[Data items]
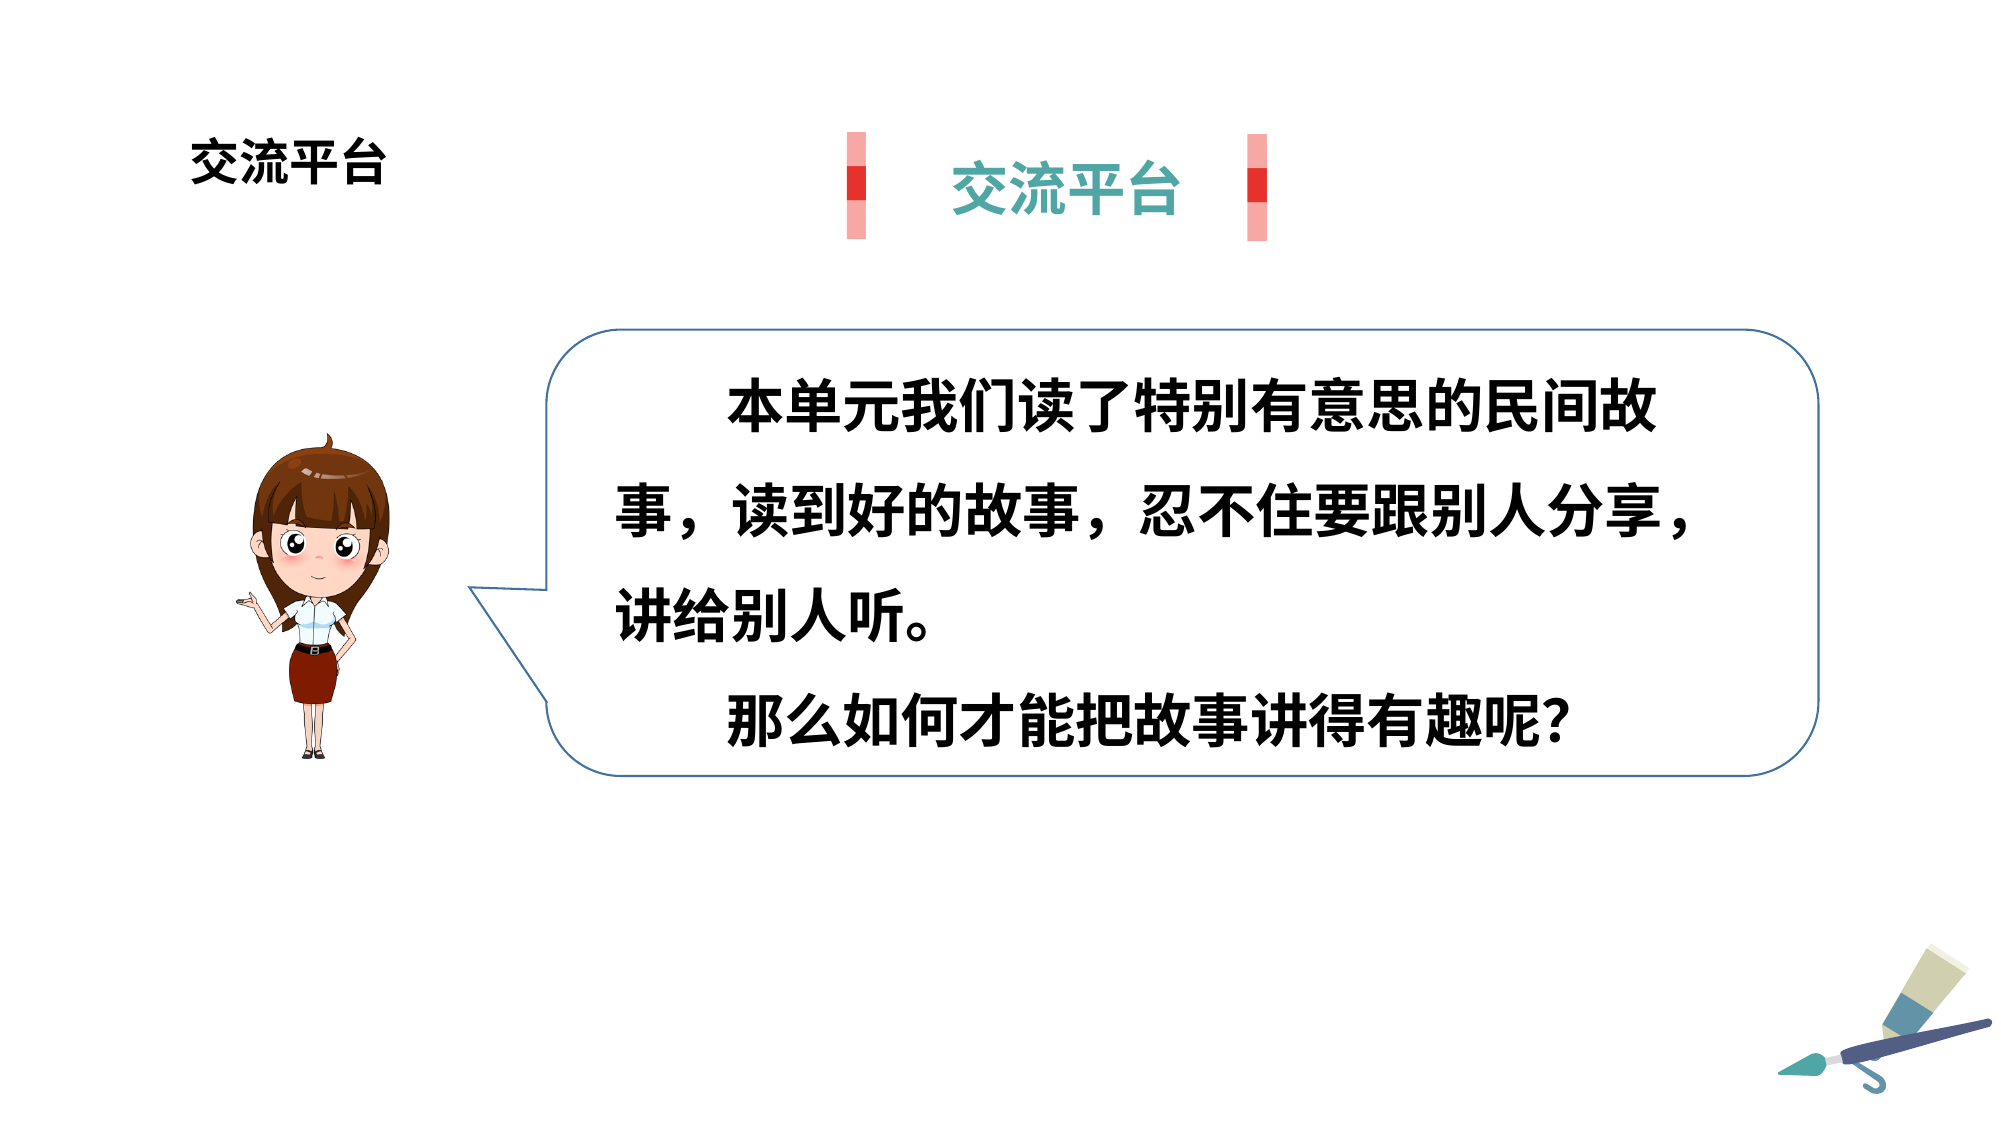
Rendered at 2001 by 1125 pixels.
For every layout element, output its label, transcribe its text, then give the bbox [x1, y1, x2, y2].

picture [1247, 128, 1282, 241]
picture [846, 127, 881, 239]
text_box 交流平台 [174, 123, 405, 199]
text_box 本单元我们读了特别有意思的民间故事，读到好的故事，忍不住要跟别人分享，讲给别人听。 那么如何才能把故事讲得有趣呢？ [599, 327, 1783, 340]
picture [147, 433, 478, 764]
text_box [1811, 945, 1974, 1125]
text_box [478, 329, 1819, 776]
text_box 交流平台 [935, 144, 1199, 230]
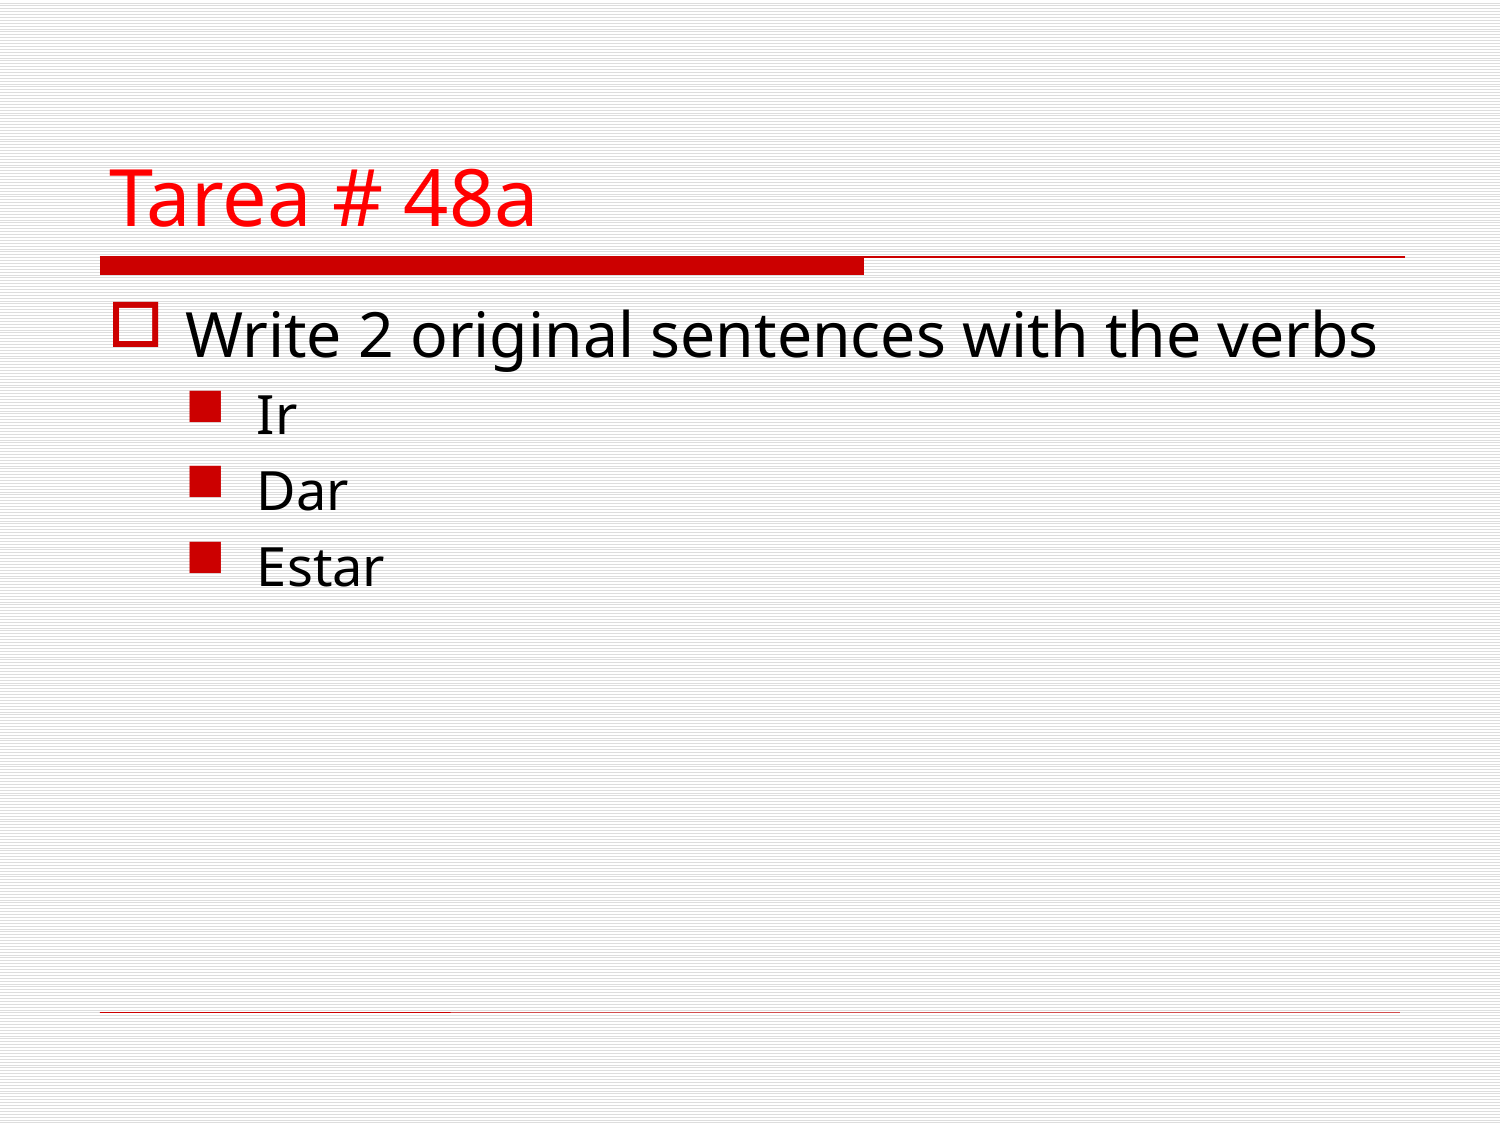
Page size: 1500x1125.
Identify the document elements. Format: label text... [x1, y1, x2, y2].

list Write 2 original sentences with the verbs Ir Dar Estar [92, 287, 1406, 988]
title Tarea # 48a [94, 50, 1407, 250]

## Brief
Would you return the records exactly as written, minus any image?

## Worked solution
Rendered at 2001 by 1125 pixels.
For every layout element, output its label, transcribe its text, then give the bbox [x1, y1, x2, y2].

picture [1247, 128, 1282, 241]
picture [846, 127, 881, 239]
text_box 交流平台 [174, 123, 405, 199]
text_box 本单元我们读了特别有意思的民间故事，读到好的故事，忍不住要跟别人分享，讲给别人听。 那么如何才能把故事讲得有趣呢？ [599, 327, 1783, 340]
picture [147, 433, 478, 764]
text_box [1811, 945, 1974, 1125]
text_box [478, 329, 1819, 776]
text_box 交流平台 [935, 144, 1199, 230]
Page size: 1500x1125.
Identify the document elements. Format: label text... [x1, y1, x2, y2].

list Write 2 original sentences with the verbs Ir Dar Estar [92, 287, 1406, 988]
title Tarea # 48a [94, 50, 1407, 250]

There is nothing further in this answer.